Need a Lift?

Everybody needs a little help sometimes. And those with impaired mobility, perhaps due to a neurodegenerative disease or stroke, might need a bit more specialized assistance. A wearable robot developed at Harvard University holds a great deal of promise for these individuals, especially those with upper-limb impairments. It gives assistance to those who still have control over their arms, but not enough strength to raise them long enough to do their normal daily chores, like brushing their teeth or eating meals.
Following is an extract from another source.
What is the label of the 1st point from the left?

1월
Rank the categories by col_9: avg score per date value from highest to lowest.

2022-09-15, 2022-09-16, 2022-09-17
The wearable takes the form of a vest. It works by tracking the motion of the wearer then inflating balloons underneath the arms with air to aid in lifting them when needed. While this device can give a big boost to those that need it, the Harvard-based researchers soon found that the design was suboptimal. Everyone has different body mechanics and needs different types of assistance, so a one-size-fits-all approach like this can’t quite cut it in all cases.

Based on their observations, the researchers recently made some updates to the vest. They added pressure sensors so that the device would not only know that assistance was needed, but how much assistance to give. Moreover, they incorporated a machine learning model and a physics-based algorithm into the control system to tailor every movement to the user’s unique needs.
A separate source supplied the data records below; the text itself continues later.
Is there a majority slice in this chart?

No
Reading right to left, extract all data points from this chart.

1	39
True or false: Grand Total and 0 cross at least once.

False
These updates turned the vest from something that feels like it is pushing and pulling at the body into something that feels more like a natural extension of the body. The device relies on a system of inertial measurement units, which detect changes in motion, along with the newly added compression sensors. These sensors capture the subtle physical cues of when the user is trying to lift or lower an arm. The machine learning model then interprets the data to identify the user’s motion intention with a high level of accuracy.
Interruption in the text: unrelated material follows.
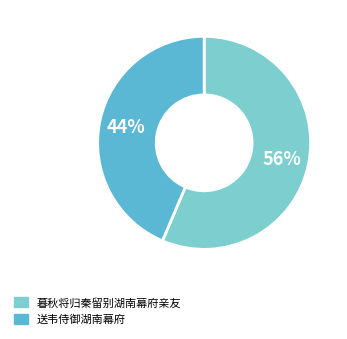

Is there any slice that represents more than half of the pie?

Yes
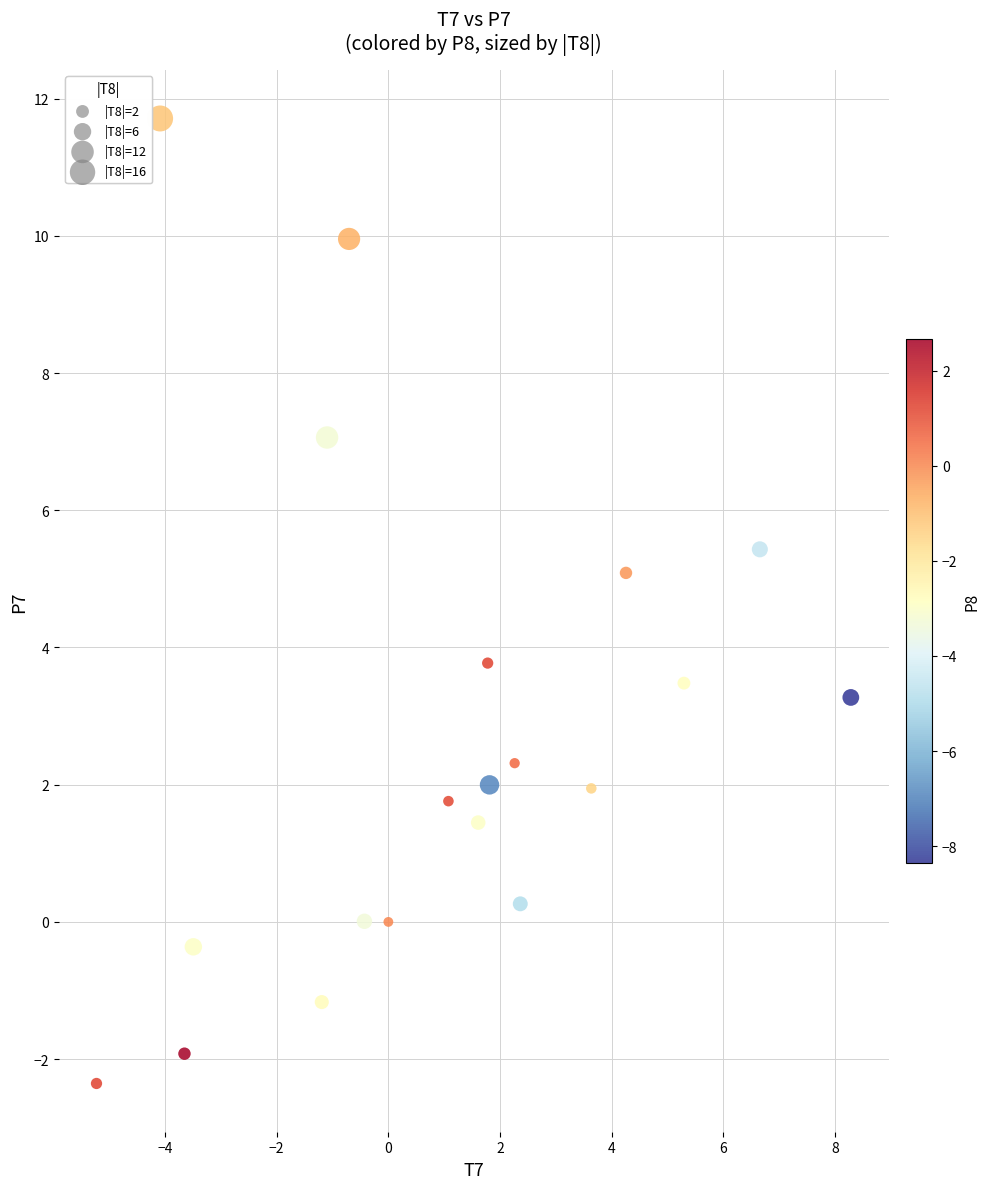

What is the range of Y values (max minus min)?

14.1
One of the early problems with the system was that once the robotic vest helped lift an arm, some users struggled to bring it back down. To address this, the researchers built in a physics-based hysteresis model that estimates the minimum amount of pressure needed to support an arm, and then dynamically adjusts as the user moves. The combination of learning-based personalization and physics-guided transparency allows the robot to provide exactly the right level of support, helping when it is needed, and getting out of the way when it is not.

Testing was conducted with nine volunteers: four living with ALS and five recovering from strokes. Compared to earlier prototypes, participants using the upgraded vest experienced greater ranges of motion in their shoulders, elbows, and wrists. They also required about a third less force to lower their arms, making daily activities like eating, drinking, or brushing hair more comfortable. In addition, users showed fewer compensatory movements, such as leaning or twisting their torsos to achieve a task, meaning their motions were more efficient and natural.

The technology remains in development, but the team sees a lot of potential. Stroke patients might benefit from the vest as part of rehabilitation, while people with progressive conditions like ALS may rely on it more for daily assistance. At present, the researchers are continuing to work toward making the system portable and usable at home.